According to the Explanatory Memorandum to the Bill the amendments ‘do not
require a trustee of a family trust to lodge a trustee beneficiary statement
because it is considered that such reporting would impose unnecessary
compliance costs on family trusts’.[115]
Additional information about this amendment can be found
at pages 45 to 48 of the Explanatory Memorandum.
Policy
position of non-government parties/independents
The position of the non-government parties and
independents is not known, however, it appears that Schedule 4 was
broadly supported in the House of Representatives.[116]
Position of
major interest groups
The Government has not published the submissions received
during the Treasury consultation on this Schedule of the Bill.[117]
Of the twenty three submissions received by the Senate Economics Legislation Committee
only the Tax Justice Network made substantive comments in relation to Schedule 4.

- [SET OF TASKS]:
a) In the passage on Schedule 4, can you rewrite everything from "According to the" down to "the Explanatory Memorandum.", swapping "Explanatory Memorandum" for "explanatory notes"?
b) According to the passage on Schedule 4, which organization was the only one among the submitters to the Senate Economics Legislation Committee to make substantive comments on Schedule 4?
c) Could you write the next part of the passage on Schedule 4, picking up after its final sentence?

- [DATA]:
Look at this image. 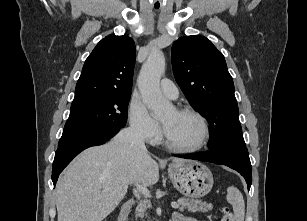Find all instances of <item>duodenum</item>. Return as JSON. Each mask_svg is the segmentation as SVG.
Returning a JSON list of instances; mask_svg holds the SVG:
<instances>
[{"instance_id":"obj_1","label":"duodenum","mask_w":307,"mask_h":221,"mask_svg":"<svg viewBox=\"0 0 307 221\" xmlns=\"http://www.w3.org/2000/svg\"><path fill=\"white\" fill-rule=\"evenodd\" d=\"M134 205V200H128L121 208L118 221H128L129 212Z\"/></svg>"}]
</instances>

- [REPLIES]:
a)
According to the explanatory notes to the Bill the amendments ‘do not
require a trustee of a family trust to lodge a trustee beneficiary statement
because it is considered that such reporting would impose unnecessary
compliance costs on family trusts’.[115]
Additional information about this amendment can be found
at pages 45 to 48 of the explanatory notes.

b) The Tax Justice Network.

c)
While commending the Government on their willingness to extend the application
of the provisions to family trust, the Tax Justice Network:
... would have preferred that a trustee of a family trust be
required to lodge a trustee beneficiary statement with the Commissioner of
Taxation as applies to other trustees. The TJN-Aus is concerned that without
this requirement, how easy it will be for the ATO to detect round robin
arrangements involving family trusts.[118]
Application
The amendments in Schedule 4 apply in relation to income
years starting from 1 July 2019.[119]
Financial
implications
According to the Explanatory Memorandum, as at the 2018–19
Budget, the measure was estimated to result in a gain to revenue of $10 million
in each of 2020–21 and 2021–22.[120]
Concluding
comments
Schedule 4 appears to be relatively uncontroversial and no
significant issues appear to have been raised by stakeholders.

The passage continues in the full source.